Write out the source text of every item below, character for character, keeping its original line breaks, spacing, and symbols.

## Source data
:::
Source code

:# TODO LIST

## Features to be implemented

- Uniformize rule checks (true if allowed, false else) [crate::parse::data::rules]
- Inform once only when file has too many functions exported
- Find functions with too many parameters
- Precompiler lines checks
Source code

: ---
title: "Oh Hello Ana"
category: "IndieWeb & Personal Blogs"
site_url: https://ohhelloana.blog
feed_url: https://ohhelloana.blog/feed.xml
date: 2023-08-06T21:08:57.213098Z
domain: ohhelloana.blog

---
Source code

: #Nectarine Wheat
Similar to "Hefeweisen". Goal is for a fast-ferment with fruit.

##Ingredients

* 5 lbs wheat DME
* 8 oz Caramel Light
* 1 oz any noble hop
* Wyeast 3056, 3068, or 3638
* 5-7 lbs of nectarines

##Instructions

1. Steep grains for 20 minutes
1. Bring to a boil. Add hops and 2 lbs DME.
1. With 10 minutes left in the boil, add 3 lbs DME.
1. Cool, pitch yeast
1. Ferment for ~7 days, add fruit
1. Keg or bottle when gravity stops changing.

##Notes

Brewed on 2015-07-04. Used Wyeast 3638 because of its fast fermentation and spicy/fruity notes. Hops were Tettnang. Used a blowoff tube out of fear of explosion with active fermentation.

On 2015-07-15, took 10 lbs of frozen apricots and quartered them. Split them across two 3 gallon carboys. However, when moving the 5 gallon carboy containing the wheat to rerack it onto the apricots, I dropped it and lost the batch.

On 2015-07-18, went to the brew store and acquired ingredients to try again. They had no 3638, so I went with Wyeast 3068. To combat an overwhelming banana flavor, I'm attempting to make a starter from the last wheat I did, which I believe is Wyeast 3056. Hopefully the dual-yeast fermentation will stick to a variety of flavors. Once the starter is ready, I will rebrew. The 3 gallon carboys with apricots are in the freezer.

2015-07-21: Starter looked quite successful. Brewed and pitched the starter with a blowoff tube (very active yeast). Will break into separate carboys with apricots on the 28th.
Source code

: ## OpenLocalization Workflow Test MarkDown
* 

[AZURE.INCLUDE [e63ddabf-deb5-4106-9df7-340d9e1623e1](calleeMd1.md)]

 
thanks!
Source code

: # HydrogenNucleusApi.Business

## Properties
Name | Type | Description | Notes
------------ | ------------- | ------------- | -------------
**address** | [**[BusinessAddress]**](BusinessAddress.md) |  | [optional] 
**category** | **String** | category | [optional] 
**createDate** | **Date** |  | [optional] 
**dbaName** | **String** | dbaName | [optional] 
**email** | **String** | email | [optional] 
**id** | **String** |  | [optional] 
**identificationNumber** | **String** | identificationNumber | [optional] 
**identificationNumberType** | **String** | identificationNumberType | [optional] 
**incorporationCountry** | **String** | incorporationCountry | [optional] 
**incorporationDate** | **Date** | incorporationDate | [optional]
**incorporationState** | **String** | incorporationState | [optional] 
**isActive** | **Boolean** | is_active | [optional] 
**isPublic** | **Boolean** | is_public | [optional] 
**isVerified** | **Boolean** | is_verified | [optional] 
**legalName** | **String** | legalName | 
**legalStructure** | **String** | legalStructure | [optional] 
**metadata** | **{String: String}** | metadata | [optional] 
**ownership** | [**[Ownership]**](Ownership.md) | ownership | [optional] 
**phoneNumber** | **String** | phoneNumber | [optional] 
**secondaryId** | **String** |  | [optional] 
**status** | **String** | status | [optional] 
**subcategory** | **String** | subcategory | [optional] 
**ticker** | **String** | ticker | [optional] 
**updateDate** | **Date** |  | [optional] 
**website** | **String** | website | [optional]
:::
## Exercise answer
Source code

:# TODO LIST

## Features to be implemented

- Uniformize rule checks (true if allowed, false else) [crate::parse::data::rules]
- Inform once only when file has too many functions exported
- Find functions with too many parameters
- Precompiler lines checks
Source code

: ---
title: "Oh Hello Ana"
category: "IndieWeb & Personal Blogs"
site_url: https://ohhelloana.blog
feed_url: https://ohhelloana.blog/feed.xml
date: 2023-08-06T21:08:57.213098Z
domain: ohhelloana.blog

---
Source code

: #Nectarine Wheat
Similar to "Hefeweisen". Goal is for a fast-ferment with fruit.

##Ingredients

* 5 lbs wheat DME
* 8 oz Caramel Light
* 1 oz any noble hop
* Wyeast 3056, 3068, or 3638
* 5-7 lbs of nectarines

##Instructions

1. Steep grains for 20 minutes
1. Bring to a boil. Add hops and 2 lbs DME.
1. With 10 minutes left in the boil, add 3 lbs DME.
1. Cool, pitch yeast
1. Ferment for ~7 days, add fruit
1. Keg or bottle when gravity stops changing.

##Notes

Brewed on 2015-07-04. Used Wyeast 3638 because of its fast fermentation and spicy/fruity notes. Hops were Tettnang. Used a blowoff tube out of fear of explosion with active fermentation.

On 2015-07-15, took 10 lbs of frozen apricots and quartered them. Split them across two 3 gallon carboys. However, when moving the 5 gallon carboy containing the wheat to rerack it onto the apricots, I dropped it and lost the batch.

On 2015-07-18, went to the brew store and acquired ingredients to try again. They had no 3638, so I went with Wyeast 3068. To combat an overwhelming banana flavor, I'm attempting to make a starter from the last wheat I did, which I believe is Wyeast 3056. Hopefully the dual-yeast fermentation will stick to a variety of flavors. Once the starter is ready, I will rebrew. The 3 gallon carboys with apricots are in the freezer.

2015-07-21: Starter looked quite successful. Brewed and pitched the starter with a blowoff tube (very active yeast). Will break into separate carboys with apricots on the 28th.
Source code

: ## OpenLocalization Workflow Test MarkDown
* 

[AZURE.INCLUDE [e63ddabf-deb5-4106-9df7-340d9e1623e1](calleeMd1.md)]

 
thanks!
Source code

: # HydrogenNucleusApi.Business

## Properties
Name | Type | Description | Notes
------------ | ------------- | ------------- | -------------
**address** | [**[BusinessAddress]**](BusinessAddress.md) |  | [optional] 
**category** | **String** | category | [optional] 
**createDate** | **Date** |  | [optional] 
**dbaName** | **String** | dbaName | [optional] 
**email** | **String** | email | [optional] 
**id** | **String** |  | [optional] 
**identificationNumber** | **String** | identificationNumber | [optional] 
**identificationNumberType** | **String** | identificationNumberType | [optional] 
**incorporationCountry** | **String** | incorporationCountry | [optional] 
**incorporationDate** | **Date** | incorporationDate | [optional]
**incorporationState** | **String** | incorporationState | [optional] 
**isActive** | **Boolean** | is_active | [optional] 
**isPublic** | **Boolean** | is_public | [optional] 
**isVerified** | **Boolean** | is_verified | [optional] 
**legalName** | **String** | legalName | 
**legalStructure** | **String** | legalStructure | [optional] 
**metadata** | **{String: String}** | metadata | [optional] 
**ownership** | [**[Ownership]**](Ownership.md) | ownership | [optional] 
**phoneNumber** | **String** | phoneNumber | [optional] 
**secondaryId** | **String** |  | [optional] 
**status** | **String** | status | [optional] 
**subcategory** | **String** | subcategory | [optional] 
**ticker** | **String** | ticker | [optional] 
**updateDate** | **Date** |  | [optional] 
**website** | **String** | website | [optional]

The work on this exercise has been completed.